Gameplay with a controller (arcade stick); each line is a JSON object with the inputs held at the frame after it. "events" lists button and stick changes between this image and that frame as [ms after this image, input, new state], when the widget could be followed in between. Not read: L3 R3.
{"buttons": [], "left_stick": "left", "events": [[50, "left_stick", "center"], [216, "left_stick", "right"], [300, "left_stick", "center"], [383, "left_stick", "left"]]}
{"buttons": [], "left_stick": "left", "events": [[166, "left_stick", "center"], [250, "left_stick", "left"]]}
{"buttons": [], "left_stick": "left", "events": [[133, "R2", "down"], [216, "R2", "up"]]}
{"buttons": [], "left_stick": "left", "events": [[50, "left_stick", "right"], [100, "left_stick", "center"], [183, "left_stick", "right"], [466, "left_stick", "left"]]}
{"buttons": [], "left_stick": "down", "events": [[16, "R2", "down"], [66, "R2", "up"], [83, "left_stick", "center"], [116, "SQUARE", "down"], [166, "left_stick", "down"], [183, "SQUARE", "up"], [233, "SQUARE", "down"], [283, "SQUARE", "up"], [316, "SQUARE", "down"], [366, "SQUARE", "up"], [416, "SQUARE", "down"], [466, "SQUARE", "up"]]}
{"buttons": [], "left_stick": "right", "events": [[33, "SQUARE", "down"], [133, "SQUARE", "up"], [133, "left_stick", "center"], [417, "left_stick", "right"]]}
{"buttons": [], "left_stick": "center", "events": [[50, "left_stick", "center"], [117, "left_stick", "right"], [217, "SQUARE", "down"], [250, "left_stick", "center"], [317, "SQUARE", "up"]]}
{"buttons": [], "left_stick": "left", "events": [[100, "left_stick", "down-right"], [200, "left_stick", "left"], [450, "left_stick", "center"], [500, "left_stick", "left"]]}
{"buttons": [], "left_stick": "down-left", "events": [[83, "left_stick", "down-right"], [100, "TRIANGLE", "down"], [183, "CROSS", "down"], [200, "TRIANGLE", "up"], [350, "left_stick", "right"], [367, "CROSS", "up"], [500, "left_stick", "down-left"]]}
********************
◆ **Directions for this task**
Could you copy each line from the listing that has the word "center" in it?

◆ **Task answer**
{"buttons": [], "left_stick": "left", "events": [[50, "left_stick", "center"], [216, "left_stick", "right"], [300, "left_stick", "center"], [383, "left_stick", "left"]]}
{"buttons": [], "left_stick": "left", "events": [[166, "left_stick", "center"], [250, "left_stick", "left"]]}
{"buttons": [], "left_stick": "left", "events": [[50, "left_stick", "right"], [100, "left_stick", "center"], [183, "left_stick", "right"], [466, "left_stick", "left"]]}
{"buttons": [], "left_stick": "down", "events": [[16, "R2", "down"], [66, "R2", "up"], [83, "left_stick", "center"], [116, "SQUARE", "down"], [166, "left_stick", "down"], [183, "SQUARE", "up"], [233, "SQUARE", "down"], [283, "SQUARE", "up"], [316, "SQUARE", "down"], [366, "SQUARE", "up"], [416, "SQUARE", "down"], [466, "SQUARE", "up"]]}
{"buttons": [], "left_stick": "right", "events": [[33, "SQUARE", "down"], [133, "SQUARE", "up"], [133, "left_stick", "center"], [417, "left_stick", "right"]]}
{"buttons": [], "left_stick": "center", "events": [[50, "left_stick", "center"], [117, "left_stick", "right"], [217, "SQUARE", "down"], [250, "left_stick", "center"], [317, "SQUARE", "up"]]}
{"buttons": [], "left_stick": "left", "events": [[100, "left_stick", "down-right"], [200, "left_stick", "left"], [450, "left_stick", "center"], [500, "left_stick", "left"]]}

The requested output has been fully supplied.